If you cannot enable it but still prefer to do online expansion, you can:

  1. Login the node host the encrypted volume is attached to.
  2. Execute cryptsetup resize <volume name>. The passphrase this command requires is the field CRYPTO_KEY_VALUE of the corresponding secret.
  3. Expand the filesystem.

RWX volume

Longhorn currently does not support fully automatic expansion of the filesystem (NFS) for RWX volumes. You can expand the filesystem manually using one of the following methods:

Online
  1. Expand the block device of the RWX volume via PVC or UI.
  2. Identify the Share Manager pod of the RWX volume (typically named share-manager-<volume name>), and then run the filesystem expansion command in it.
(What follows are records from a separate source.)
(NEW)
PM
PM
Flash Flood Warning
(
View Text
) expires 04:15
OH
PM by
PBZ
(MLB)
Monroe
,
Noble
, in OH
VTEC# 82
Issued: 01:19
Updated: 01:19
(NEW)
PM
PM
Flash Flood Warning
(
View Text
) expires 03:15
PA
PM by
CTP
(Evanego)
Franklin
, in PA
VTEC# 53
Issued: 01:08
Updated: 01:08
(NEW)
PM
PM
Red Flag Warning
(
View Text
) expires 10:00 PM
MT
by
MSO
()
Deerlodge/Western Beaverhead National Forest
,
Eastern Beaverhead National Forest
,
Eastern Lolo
    1. kubectl -n longhorn-system exec -it <the share manager pod> -- resize2fs /dev/longhorn/<volume name>

Important:
Online expansion is possible only for ext4 volumes. Attempts to manually expand xfs volumes with xfs_growfs may initially appear to be successful, but issues occur when the workload is scaled up and the volume is reattached. In particular, the pods become stuck in the ContainerCreating state, and the logs show an error message about attempts to mount the filesystem.

Offline
  1. Detach the RWX volume by scaling down the workload to replicas=0. Ensure that the volume is fully detached.

  2. After the scale command returns, run the following command and verify that the state is detached.

    1. kubectl -n longhorn-system get volume <volume-name>
  3. Expand the block device using either the PVC or the Longhorn UI.

  4. Scale up the workload.

The reattached volume will have the expanded size.